Это так, походя. Мысли, картины, подсказанные памятью и воображением, тем более в ночные часы, выстраиваются не в «должном порядке», сцепляются подчас причудливо, перетекают одна в другую, не подчиняясь логике, — знакомую с детства задачку про втекающую в бассейн и вытекающую из него воду с единственно возможным ответом тут не составить.

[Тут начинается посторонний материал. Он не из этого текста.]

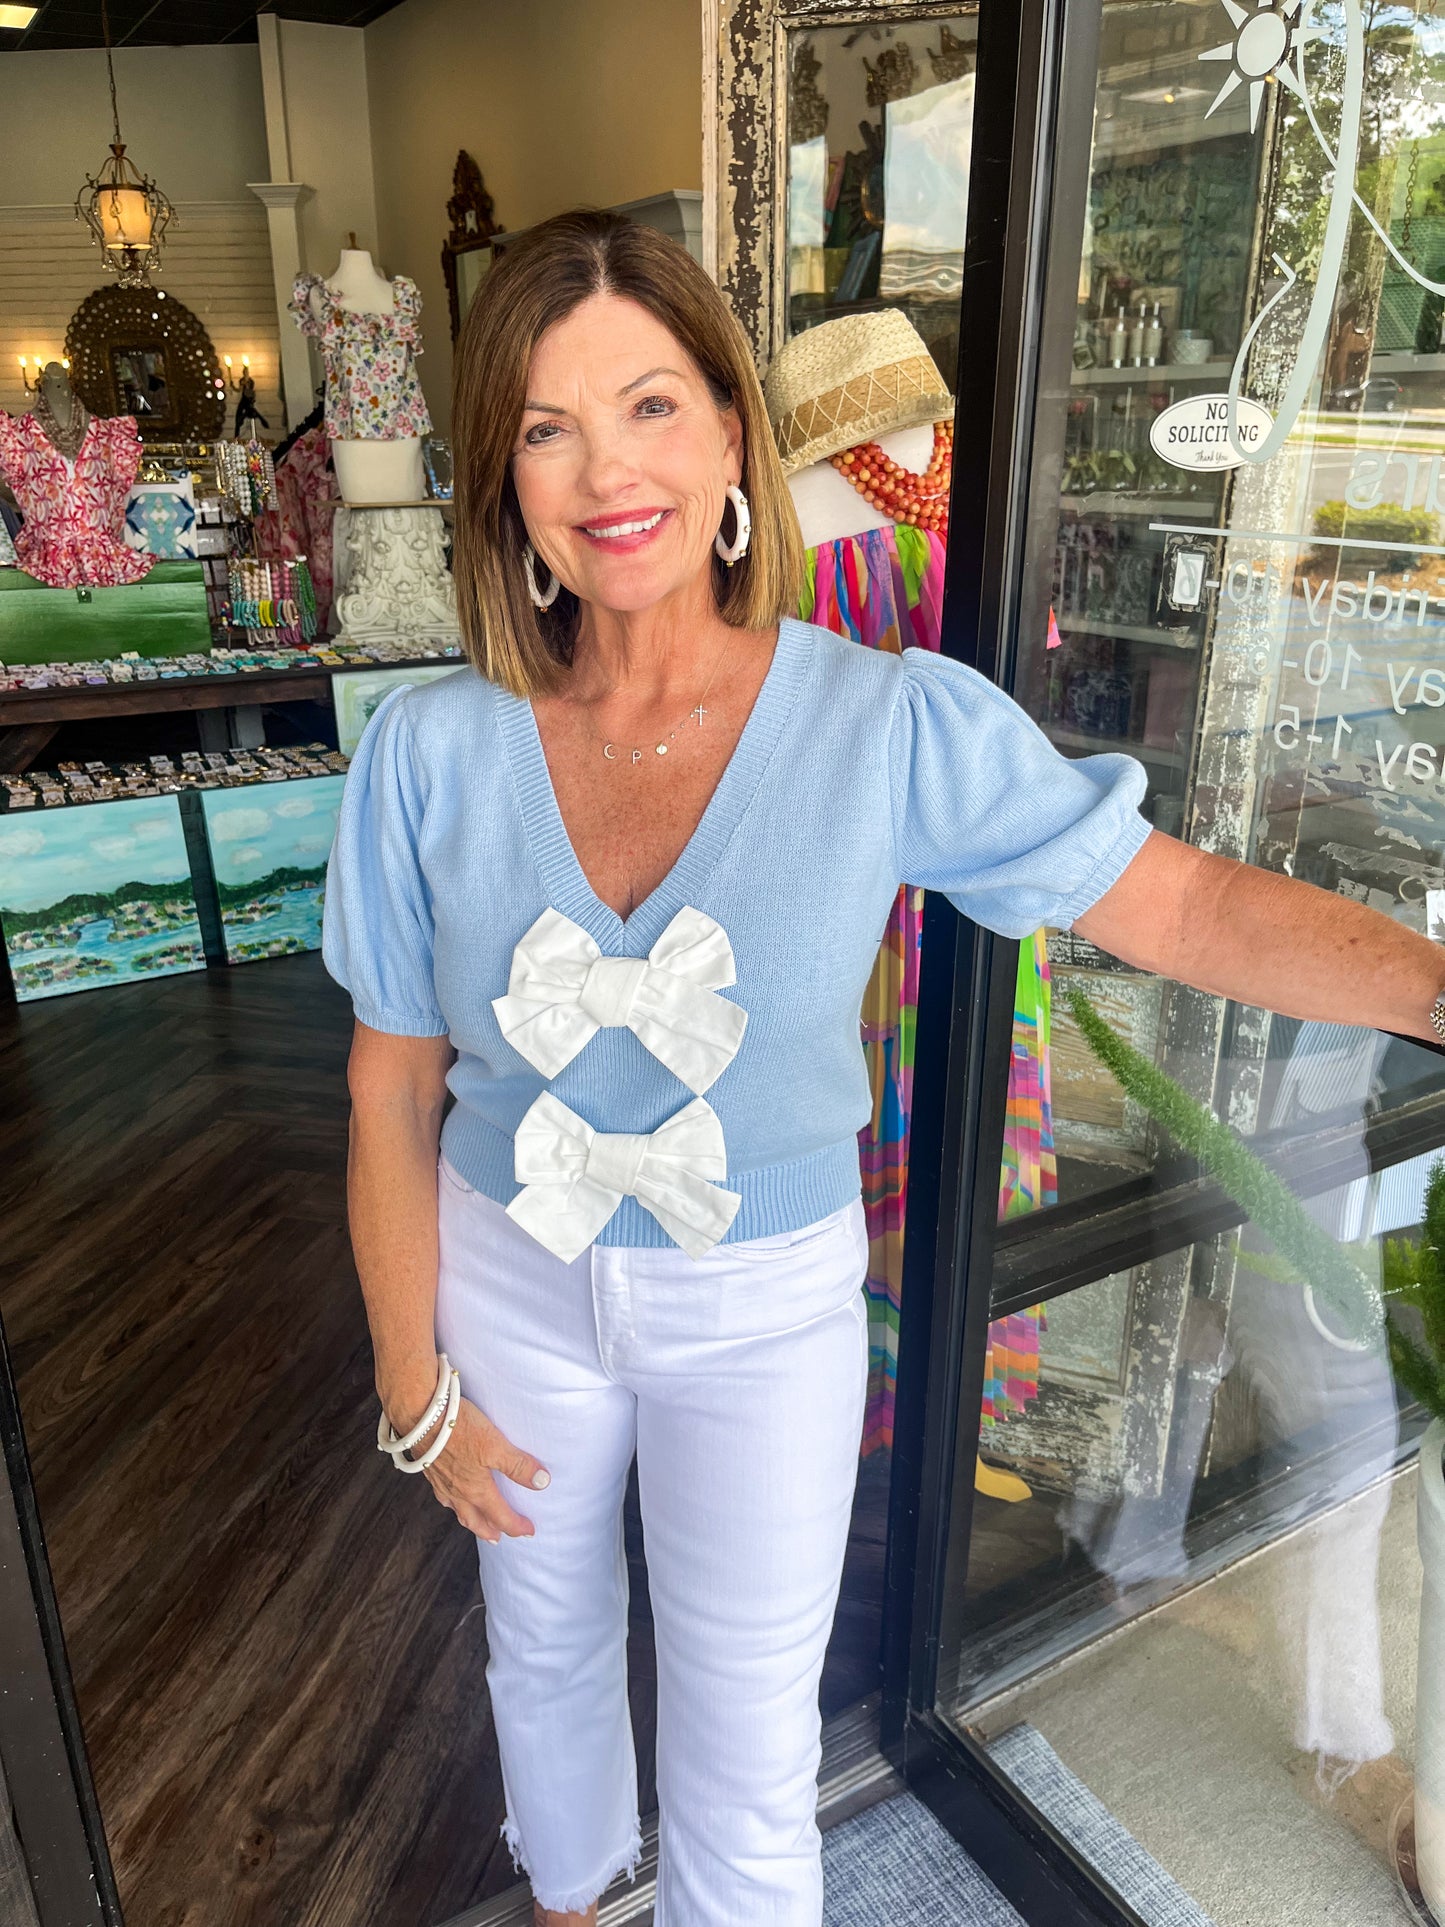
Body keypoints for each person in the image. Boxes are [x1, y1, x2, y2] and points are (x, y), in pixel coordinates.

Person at [320, 208, 1445, 1927]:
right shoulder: (427, 753)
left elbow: (1191, 905)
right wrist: (416, 1382)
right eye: (545, 426)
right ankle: (562, 1906)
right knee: (537, 1647)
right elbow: (390, 1089)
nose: (603, 468)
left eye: (648, 406)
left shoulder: (884, 719)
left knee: (745, 1736)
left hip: (759, 1309)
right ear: (500, 476)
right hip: (508, 1286)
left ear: (726, 436)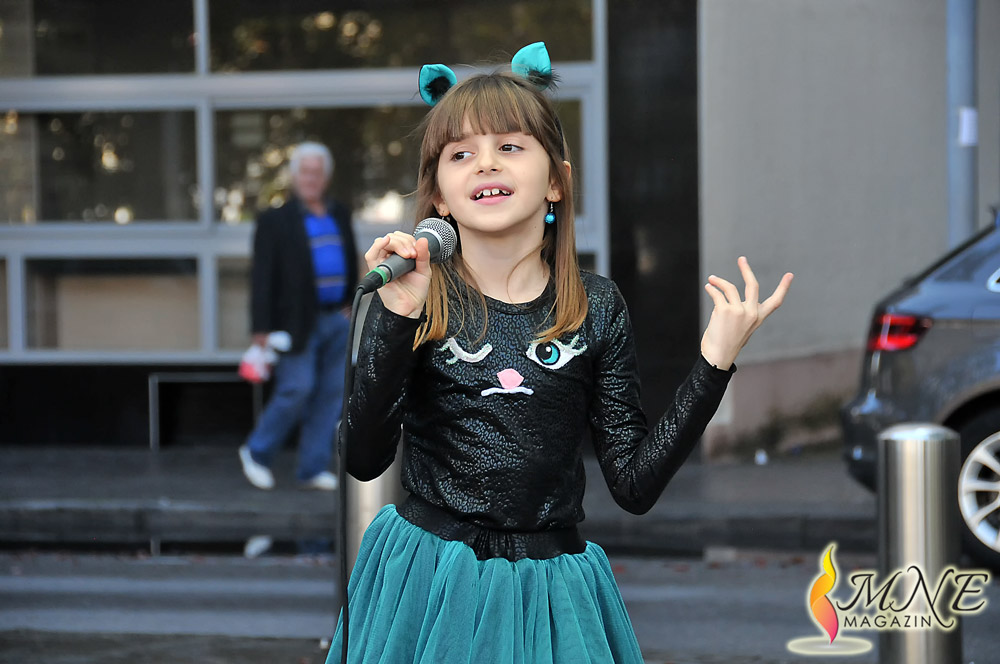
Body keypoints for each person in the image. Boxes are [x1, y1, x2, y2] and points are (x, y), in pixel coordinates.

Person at [326, 43, 793, 663]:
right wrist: (395, 317)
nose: (485, 164)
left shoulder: (597, 305)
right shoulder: (416, 296)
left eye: (510, 147)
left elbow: (633, 485)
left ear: (555, 182)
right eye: (460, 154)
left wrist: (714, 364)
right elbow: (363, 460)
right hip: (432, 581)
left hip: (551, 590)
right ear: (438, 195)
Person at [238, 141, 359, 491]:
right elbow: (261, 276)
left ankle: (311, 467)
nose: (311, 179)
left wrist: (351, 301)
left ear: (326, 178)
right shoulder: (275, 220)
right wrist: (261, 327)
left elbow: (350, 258)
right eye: (305, 172)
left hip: (336, 319)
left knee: (332, 393)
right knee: (297, 388)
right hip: (295, 322)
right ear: (294, 177)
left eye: (317, 173)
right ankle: (256, 452)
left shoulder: (339, 213)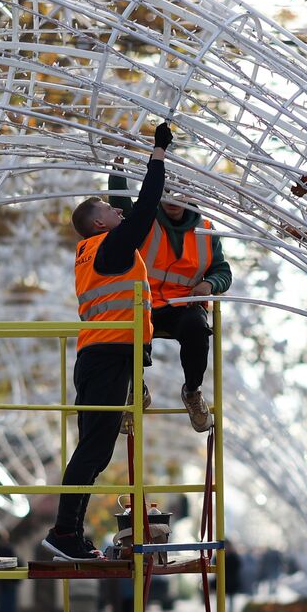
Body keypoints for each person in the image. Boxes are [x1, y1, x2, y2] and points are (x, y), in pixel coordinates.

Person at [41, 122, 172, 561]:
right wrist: (157, 152)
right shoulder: (111, 248)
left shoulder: (96, 251)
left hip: (102, 356)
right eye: (114, 212)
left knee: (95, 450)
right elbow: (146, 207)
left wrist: (118, 168)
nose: (122, 213)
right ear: (100, 222)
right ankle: (63, 532)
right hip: (107, 356)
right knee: (94, 448)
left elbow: (128, 208)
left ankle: (68, 533)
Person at [107, 164, 233, 433]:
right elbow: (119, 201)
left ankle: (192, 391)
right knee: (126, 326)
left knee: (197, 328)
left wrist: (209, 284)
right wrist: (117, 167)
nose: (173, 200)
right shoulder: (145, 219)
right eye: (166, 192)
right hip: (145, 302)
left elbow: (222, 270)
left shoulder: (207, 230)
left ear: (190, 196)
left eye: (179, 193)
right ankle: (134, 389)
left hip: (183, 306)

Часов я теперь не ношу. И не только потому, что браслет стал широк и сваливается с руки. В моем распорядке дня осталось немного дел, которые побуждали бы меня тревожно сверяться с часами. Большую часть того, что я делаю, я могу делать быстрее или медленнее, сделать раньше или позже. Прежде была необходимость, а с нею и потребность рассчитывать свои планы по времени, — теперь это раздражает меня и даже угнетает.
Банальность, но — неоспоримая: время с годами летит все быстрее. Всякий намеченный наперед срок устрашающе близок, изначально ничтожно мал — и как абсолютное число, и по отношению к прожитой, оставшейся позади жизни, и учитывая эту скорость приближения к нему. И вместе так же устрашающе далек, ибо надо прожить его.